Opinión | Bulos
Epstein y la cultura del morbo
No sé si es más espeluznante el caso Epstein o una sociedad que ahora lo descubre, tras años de informar de estas víctimas.
No sé si es más espeluznante el caso Epstein o los influencers que nunca hicieron ni un vídeo de este tema, pero ahora sí, solo por tener millones de visualizaciones.
No sé si es más espeluznante el caso Epstein o la gente que quiere saber desde el morbo y el espectáculo de monarquías y nombres.
El periodismo de verdad no tiene reconocimiento apenas en la era de los influencers, entre otras cosas porque necesita tiempo y porque no da espectáculo. Y el periodismo de verdad debe explicar también los bulos de este caso, a veces promovidos por los mismos que dijeron que en la dana de Valencia había un aparcamiento lleno de fallecidos.
Primero, ¿un fiscal daba a entender que en los documentos había «muertes»? No, el fiscal dijo en la rueda de prensa que en los documentos no hay nada que «represente imágenes de muerte, abuso físico o lesiones». Es una frase que el Departamento de Justicia siempre declara en casos similares, una cláusula de cobertura legal. No dice qué hay o no en los papeles, dice que ellos no publican estos contenidos nunca.
Segundo, ¿hubo canibalismo? Hay dos menciones en las miles de páginas. Una, un email donde se pide dinero y la otra una conversación entre agentes en una supuesta recogida de testimonio. Nada como indicio.
Tercero, ¿el vídeo de Gabriela Rico, grabado en 2009, gritando que comieron humanos, es del caso Epstein? No. Ella habla de un político mexicano sin conexión con Epstein. Lo que sí es de terror es que se desconoce qué pasó con ella. Solo dos medios indican que la familia estuvo a su cuidado, poco más.

ORDEN DE TRABAJO:
Responde, por favor, estas preguntas sobre el artículo de Epstein:
(a) ¿Qué dijo el fiscal en la rueda de prensa sobre lo que hay en los documentos?
(b) ¿Cuántas menciones de canibalismo hay en las miles de páginas?
(c) ¿En qué año se grabó el vídeo de Gabriela Rico y de quién habla ella en él?

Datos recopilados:
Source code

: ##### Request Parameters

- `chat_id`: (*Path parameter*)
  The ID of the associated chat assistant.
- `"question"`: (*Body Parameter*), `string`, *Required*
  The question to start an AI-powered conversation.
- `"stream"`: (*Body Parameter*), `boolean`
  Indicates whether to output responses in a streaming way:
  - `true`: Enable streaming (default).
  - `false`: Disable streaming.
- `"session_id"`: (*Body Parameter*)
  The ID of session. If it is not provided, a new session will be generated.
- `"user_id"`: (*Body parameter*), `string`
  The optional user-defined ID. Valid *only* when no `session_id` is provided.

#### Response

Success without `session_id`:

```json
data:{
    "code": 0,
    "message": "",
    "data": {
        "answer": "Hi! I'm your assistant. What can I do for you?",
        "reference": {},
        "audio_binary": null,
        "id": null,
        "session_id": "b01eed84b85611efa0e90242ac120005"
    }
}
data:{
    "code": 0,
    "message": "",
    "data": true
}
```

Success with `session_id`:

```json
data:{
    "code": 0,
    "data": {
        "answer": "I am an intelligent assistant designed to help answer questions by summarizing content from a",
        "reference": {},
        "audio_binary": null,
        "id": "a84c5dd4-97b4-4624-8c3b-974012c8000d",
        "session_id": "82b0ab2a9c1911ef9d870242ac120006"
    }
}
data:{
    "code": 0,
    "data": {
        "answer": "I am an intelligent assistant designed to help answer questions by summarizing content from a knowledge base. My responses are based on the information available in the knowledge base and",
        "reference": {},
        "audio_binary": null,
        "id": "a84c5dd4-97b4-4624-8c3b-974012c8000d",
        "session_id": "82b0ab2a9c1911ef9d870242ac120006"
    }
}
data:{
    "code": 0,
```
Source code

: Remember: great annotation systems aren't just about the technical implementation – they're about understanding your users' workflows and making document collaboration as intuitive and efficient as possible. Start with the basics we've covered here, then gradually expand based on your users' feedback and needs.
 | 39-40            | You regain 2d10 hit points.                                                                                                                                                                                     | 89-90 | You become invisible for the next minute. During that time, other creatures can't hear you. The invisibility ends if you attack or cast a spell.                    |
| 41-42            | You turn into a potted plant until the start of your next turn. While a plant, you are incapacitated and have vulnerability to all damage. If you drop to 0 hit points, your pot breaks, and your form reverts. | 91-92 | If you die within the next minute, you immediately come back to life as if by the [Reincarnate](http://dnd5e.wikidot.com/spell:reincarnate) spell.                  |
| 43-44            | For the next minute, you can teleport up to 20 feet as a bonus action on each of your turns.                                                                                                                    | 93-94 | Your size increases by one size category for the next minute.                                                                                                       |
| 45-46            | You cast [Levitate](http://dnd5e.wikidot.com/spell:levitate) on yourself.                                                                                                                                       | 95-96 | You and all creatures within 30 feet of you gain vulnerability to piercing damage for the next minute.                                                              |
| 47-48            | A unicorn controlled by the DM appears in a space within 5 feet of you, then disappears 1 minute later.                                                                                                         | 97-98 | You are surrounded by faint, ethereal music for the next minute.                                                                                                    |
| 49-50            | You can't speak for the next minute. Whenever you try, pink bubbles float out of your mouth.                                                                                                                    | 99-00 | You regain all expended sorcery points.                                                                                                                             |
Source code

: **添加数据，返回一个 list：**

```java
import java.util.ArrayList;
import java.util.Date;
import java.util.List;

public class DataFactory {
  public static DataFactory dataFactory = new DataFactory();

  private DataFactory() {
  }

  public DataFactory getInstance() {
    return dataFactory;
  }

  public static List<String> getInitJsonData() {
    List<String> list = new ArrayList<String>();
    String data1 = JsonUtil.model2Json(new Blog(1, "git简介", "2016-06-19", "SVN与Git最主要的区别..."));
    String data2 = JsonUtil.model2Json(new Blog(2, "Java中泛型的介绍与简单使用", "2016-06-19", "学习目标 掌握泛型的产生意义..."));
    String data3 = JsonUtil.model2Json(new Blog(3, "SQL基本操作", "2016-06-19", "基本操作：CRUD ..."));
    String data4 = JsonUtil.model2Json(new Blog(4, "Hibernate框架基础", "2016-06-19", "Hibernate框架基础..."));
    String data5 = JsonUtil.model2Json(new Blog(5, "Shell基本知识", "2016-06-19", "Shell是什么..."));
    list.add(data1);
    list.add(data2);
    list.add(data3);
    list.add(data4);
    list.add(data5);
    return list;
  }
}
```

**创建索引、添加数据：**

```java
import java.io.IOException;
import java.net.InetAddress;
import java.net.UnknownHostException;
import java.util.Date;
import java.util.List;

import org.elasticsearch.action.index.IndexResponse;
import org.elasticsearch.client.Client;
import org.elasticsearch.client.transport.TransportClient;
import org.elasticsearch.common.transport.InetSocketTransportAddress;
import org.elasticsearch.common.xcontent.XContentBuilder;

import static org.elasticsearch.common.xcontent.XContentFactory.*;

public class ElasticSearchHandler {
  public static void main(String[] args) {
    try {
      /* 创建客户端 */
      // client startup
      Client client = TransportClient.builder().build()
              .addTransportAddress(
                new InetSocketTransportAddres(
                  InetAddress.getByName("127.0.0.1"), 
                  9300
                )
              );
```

RESULTADO DE LA TAREA:
(a) Que en los documentos no hay nada que «represente imágenes de muerte, abuso físico o lesiones».
(b) Dos.
(c) En 2009; habla de un político mexicano sin conexión con Epstein.